Было выпущено сто пятьдесят тысяч экземпляров «Заратустры» – специальное карманное издание, которое должно было отправиться на линию фронта Первой мировой немецким солдатам – вместе с «Фаустом» Гёте и Новым Заветом. Сложно представить, для чего они могли там понадобиться, – настолько же сложно, как вообразить, как бы на это отреагировал Ницше, всю жизнь протестовавший против пангерманского милитаризма. «Было бы здорово, если бы мы смогли разубедить себя в необходимости войн, – писал он в одном из своих поздних блокнотов. – Можно найти куда лучшее применение тем двенадцати миллиардам, что Европа готова тратить на поддержание вооруженного мира, и другие способы почтения к физиологии, чем заполнение армейских госпиталей… Выставлять отборный урожай юности, силы и энергии перед пушками – это безумие» [33].

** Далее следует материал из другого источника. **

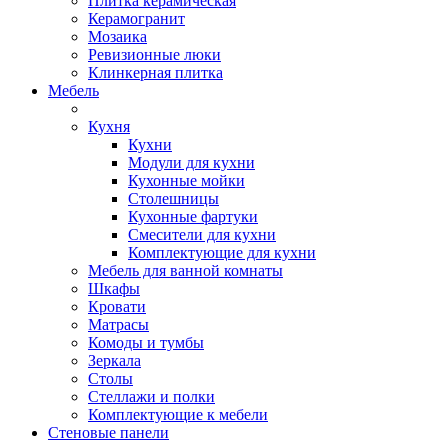
Плитка керамическая
Керамогранит
Мозаика
Ревизионные люки
Клинкерная плитка
Мебель
Кухня
Кухни
Модули для кухни
Кухонные мойки
Столешницы
Кухонные фартуки
Смесители для кухни
Комплектующие для кухни
Мебель для ванной комнаты
Шкафы
Кровати
Матрасы
Комоды и тумбы
Зеркала
Столы
Стеллажи и полки
Комплектующие к мебели
Стеновые панели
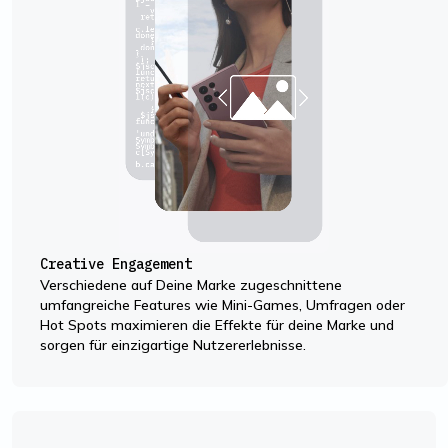
Creative Engagement
Verschiedene auf Deine Marke zugeschnittene
umfangreiche Features wie Mini-Games, Umfragen oder
Hot Spots maximieren die Effekte für deine Marke und
sorgen für einzigartige Nutzererlebnisse.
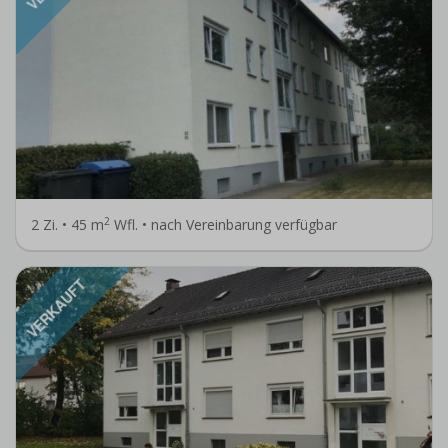
2
2 Zi. • 45 m
Wfl. • nach Vereinbarung verfügbar
VERKAUFT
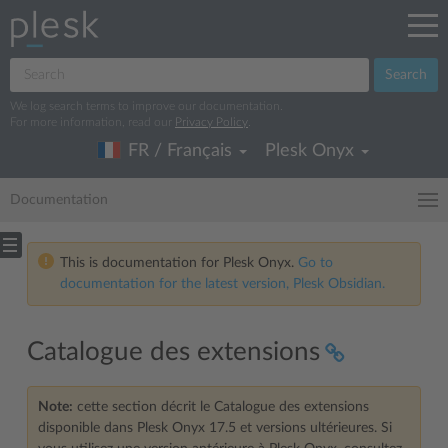
Search
We log search terms to improve our documentation.
For more information, read our
Privacy Policy
.
FR / Français
Plesk Onyx
Documentation
This is documentation for Plesk Onyx.
Go to
documentation for the latest version, Plesk Obsidian.
Catalogue des extensions
Note:
cette section décrit le Catalogue des extensions
disponible dans Plesk Onyx 17.5 et versions ultérieures. Si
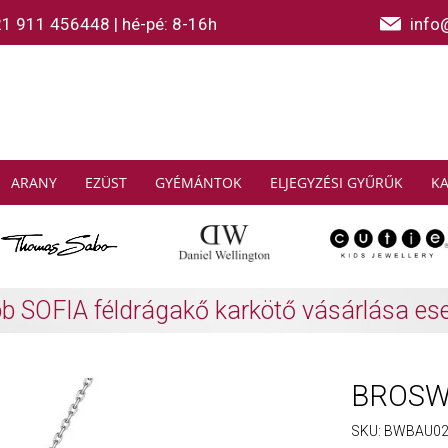
21 911 456448
|
hé-pé: 8-16h
info
ARANY
EZÜST
GYÉMÁNTOK
ELJEGYZÉSI GYŰRŰK
K
AS SABO: Gyűjtsön és spóroljon
További info
BROSWA
SKU:
BWBAU0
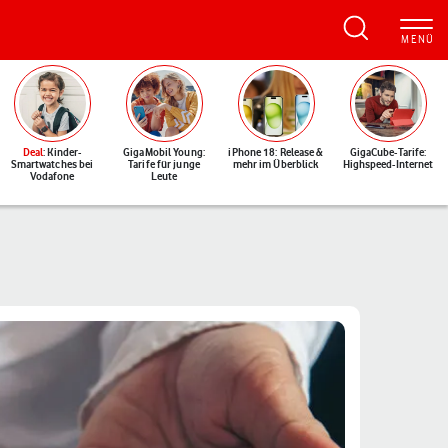
Deal
: Kinder-
GigaMobil Young:
iPhone 18: Release &
GigaCube-Tarife:
Smartwatches bei
Tarife für junge
mehr im Überblick
Highspeed-Internet
Vodafone
Leute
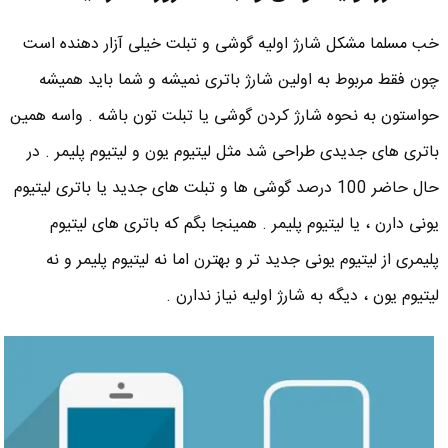
خب مسلما مشکل شارژ اولیه گوشی و تبلت خیلی آزار دهنده است
چون فقط مربوط به اولین شارژ باتری نمیشه و شما باید همیشه
حواستون به نحوه شارژ کردن گوشی یا تبلت تون باشه . واسه همین
باتری های جدیدی طراحی شد مثل لیتیوم یون و لیتیوم پلیمر . در
حال حاضر 100 درصد گوشی ها و تبلت های جدید یا باتری لیتیوم
یونی دارن ، یا لیتیوم پلیمر . همینجا بگم که باتری های لیتیوم
پلیمری از لیتیوم یونی جدید تر و بهترن اما نه لیتیوم پلیمر و نه
لیتیوم یون ، دیگه به شارژ اولیه نیاز ندارن .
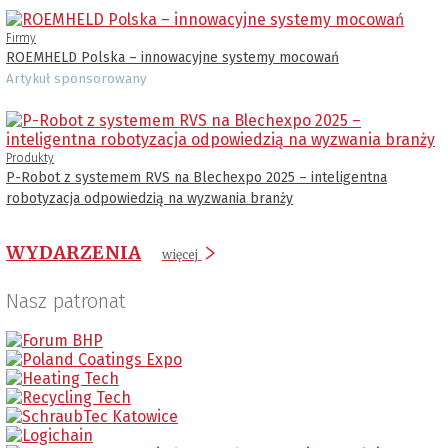
Firmy
ROEMHELD Polska – innowacyjne systemy mocowań
Artykuł sponsorowany
Produkty
P-Robot z systemem RVS na Blechexpo 2025 – inteligentna
robotyzacja odpowiedzią na wyzwania branży
WYDARZENIA
więcej
Nasz patronat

Первой крупной фигурой в политике, которая поняла, как философию Ницше можно подогнать к своим собственным идеям национализма и насилия, стал Муссолини. Он был из того поколения, которое нашло в Ницше свою надежду, – еще в молодости, до того, как начал обретать власть [34]. В 1931 году, когда архив заполонили нацисты, а Муссолини стал фашистским диктатором в Италии и наладил теплые отношения с Гитлером, он послал Элизабет телеграмму, поздравляя ее с 85-летием. Элизабет обожала Муссолини и приложила усилия, чтобы убедить Веймарский национальный театр поставить пьесу под названием «Майское поле» (Campo di Maggio), соавтором которой он был [35]. На премьере, состоявшейся в феврале 1932 года, появился Гитлер в сопровождении штурмовиков и преподнес Элизабет большой букет красных роз. Год спустя они встретились снова – на постановке «Тристана» в честь пятидесятилетия со дня смерти Вагнера. К этому времени Гитлер уже стал канцлером Германии. «Выпьем с энтузиазмом за то, что во главе правительства стала такая прекрасная, воистину феноменальная личность, как наш великий канцлер Адольф Гитлер, – изливала по этому поводу свои чувства Элизабет. – Один народ, один рейх, один фюрер» [36].

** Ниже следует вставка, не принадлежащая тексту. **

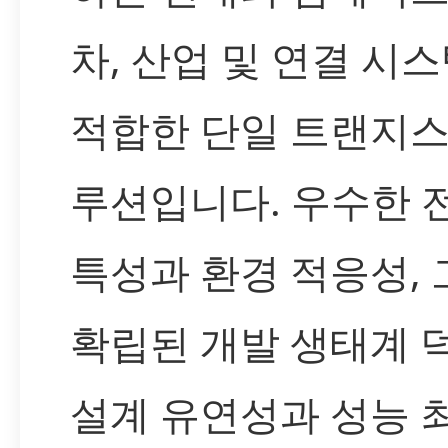
차, 산업 및 연결 시
적합한 단일 트랜지스
루션입니다. 우수한 
특성과 환경 적응성,
확립된 개발 생태계 
설계 유연성과 성능 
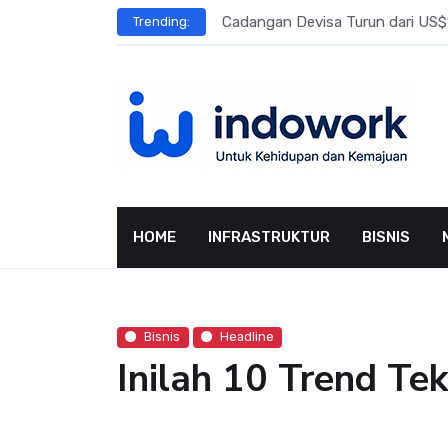
Skip
l Meningkat
Cadangan Devisa Turun dari US$15
Trending:
to
content
HOME
INFRASTRUKTUR
BISNIS
Bisnis
Headline
Inilah 10 Trend Te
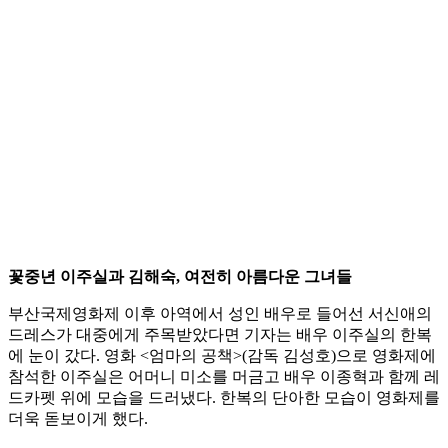
꽃중년 이주실과 김해숙, 여전히 아름다운 그녀들
부산국제영화제 이후 아역에서 성인 배우로 들어선 서신애의
드레스가 대중에게 주목받았다면 기자는 배우 이주실의 한복
에 눈이 갔다. 영화 <엄마의 공책>(감독 김성호)으로 영화제에
참석한 이주실은 어머니 미소를 머금고 배우 이종혁과 함께 레
드카펫 위에 모습을 드러냈다. 한복의 단아한 모습이 영화제를
더욱 돋보이게 했다.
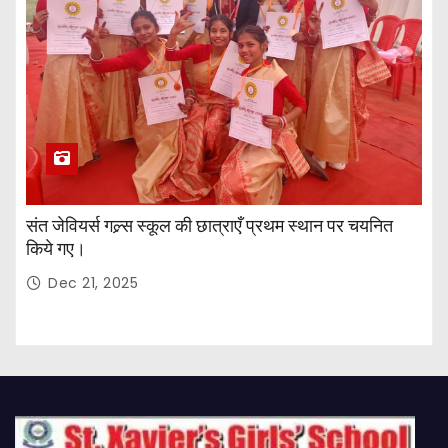
संत जेवियर्स गल्र्स स्कूल की छात्र‌ाएँ प्रथम स्थान पर चयनित
किये गए।
Dec 21, 2025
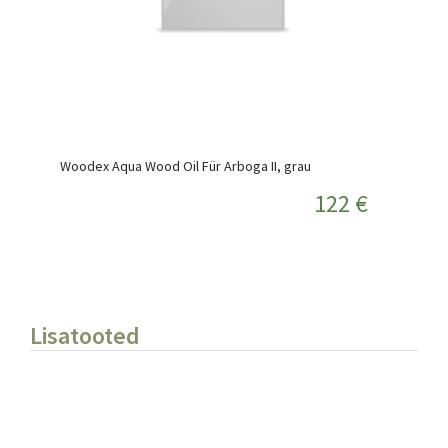
Woodex Aqua Wood Oil Für Arboga II, grau
122 €
Lisatooted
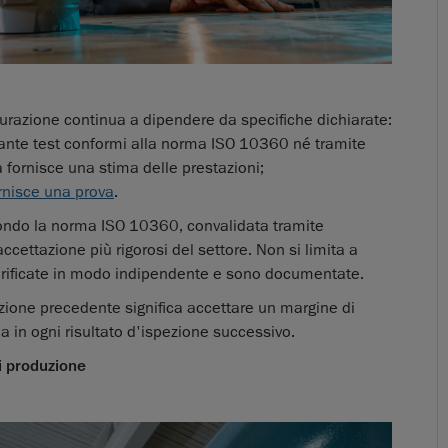
urazione continua a dipendere da specifiche dichiarate:
diante test conformi alla norma ISO 10360 né tramite
fornisce una stima delle prestazioni;
rnisce una prova
.
condo la norma ISO 10360, convalidata tramite
cettazione più rigorosi del settore. Non si limita a
 verificate in modo indipendente e sono documentate.
zione precedente significa accettare un margine di
a in ogni risultato d'ispezione successivo.
di produzione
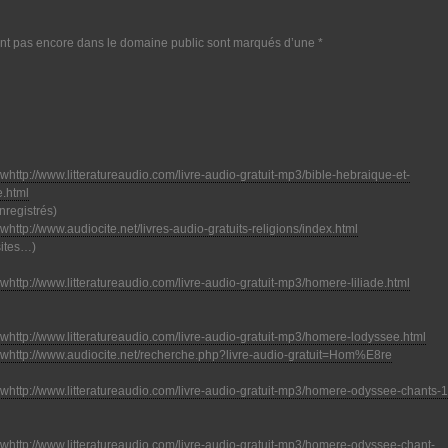
nt pas encore dans le domaine public sont marqués d’une *
http://www.litteratureaudio.com/livre-audio-gratuit-mp3/bible-hebraique-et-
e.html
nregistrés)
http://www.audiocite.net/livres-audio-gratuits-religions/index.html
sites…)
http://www.litteratureaudio.com/livre-audio-gratuit-mp3/homere-liliade.html
http://www.litteratureaudio.com/livre-audio-gratuit-mp3/homere-lodyssee.html
http://www.audiocite.net/recherche.php?livre-audio-gratuit=Hom%E8re
http://www.litteratureaudio.com/livre-audio-gratuit-mp3/homere-odyssee-chants-1
http://www.litteratureaudio.com/livre-audio-gratuit-mp3/homere-odyssee-chant-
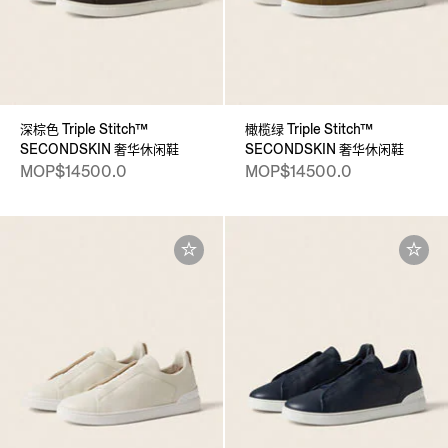
深棕色 Triple Stitch™
橄榄绿 Triple Stitch™
SECONDSKIN 奢华休闲鞋
SECONDSKIN 奢华休闲鞋
MOP$14500.0
MOP$14500.0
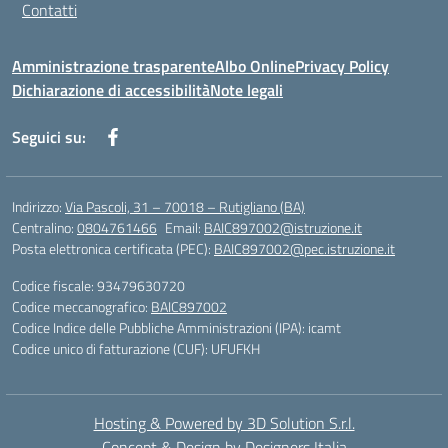
Contatti
Amministrazione trasparente
Albo Online
Privacy Policy
Dichiarazione di accessibilità
Note legali
Seguici su:
Indirizzo:
Via Pascoli, 31 – 70018 – Rutigliano (BA)
Centralino:
0804761466
Email:
BAIC897002@istruzione.it
Posta elettronica certificata (PEC):
BAIC897002@pec.istruzione.it
Codice fiscale: 93479630720
Codice meccanografico:
BAIC897002
Codice Indice delle Pubbliche Amministrazioni (IPA): icamt
Codice unico di fatturazione (CUF): UFUFKH
Hosting & Powered by 3D Solution S.r.l.
Concept & Design by Designers Italia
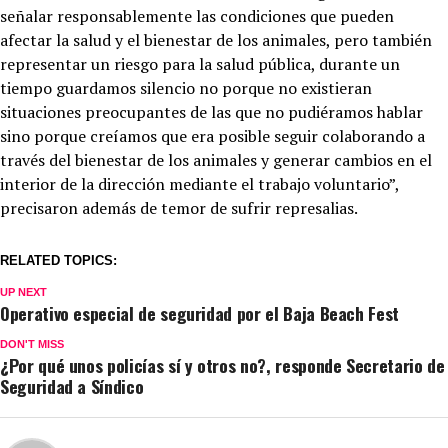
señalar responsablemente las condiciones que pueden
afectar la salud y el bienestar de los animales, pero también
representar un riesgo para la salud pública, durante un
tiempo guardamos silencio no porque no existieran
situaciones preocupantes de las que no pudiéramos hablar
sino porque creíamos que era posible seguir colaborando a
través del bienestar de los animales y generar cambios en el
interior de la dirección mediante el trabajo voluntario”,
precisaron además de temor de sufrir represalias.
RELATED TOPICS:
UP NEXT
Operativo especial de seguridad por el Baja Beach Fest
DON'T MISS
¿Por qué unos policías sí y otros no?, responde Secretario de
Seguridad a Síndico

Долгий путь архива Ницше в стан нацистов начался в межвоенный период Веймарской республики (1918–1933 годы), когда Германия бурлила негодованием из-за унизительного поражения в Первой мировой войне, переживая ужасающую Великую депрессию, страдая от гиперинфляции и шестимиллионной безработицы. В эти же годы начался рост коммунистических и национал-социалистических экстремистских политических течений.
В годы Веймарской республики архив оказался в центре политики, поскольку Элизабет активно привечала национал-социалистов, чей агрессивный национализм и антисемитизм был ей близок. Руководителем архива стал Макс Элер. Элер был кадровым офицером, который вернулся с Первой мировой войны, тяжело переживая поражение Германии, и вступил в Национал-социалистическую партию. Позицию руководителя архива он занимал до самого падения Гитлера.
Стараниями Элизабет и Элера архив заполонили национал-социалисты, которые были готовы переписать идеологию своей партии от имени Ницше. Вилла Зильберблик превратилась в гнездо ядовитых тарантулов, появление которых Ницше предвидел. Предостерегая от этого, он писал в «Так говорил Заратустра»:
«Друзья мои, я не хочу, чтобы меня смешивали или ставили наравне с ними. Есть такие, что проповедуют мое учение о жизни – и в то же время они… тарантулы. “По-нашему, справедливость будет именно в том, чтобы мир был полон грозами нашего мщения” – так говорят они между собою… На вдохновенных похожи они; но не сердце вдохновляет их – а месть. И если они становятся утонченными и холодными, это не ум, а зависть делает их утонченными и холодными. Их зависть приводит их даже на путь мыслителей; и в том отличительная черта их зависти… В каждой жалобе их звучит мщение, в каждой похвале их есть желание причинить страдание; и быть судьями кажется им блаженством. Но я советую вам, друзья мои: не доверяйте никому, в ком сильно стремление наказывать! Это – народ плохого сорта и происхождения; на их лицах виден палач и ищейка» [37].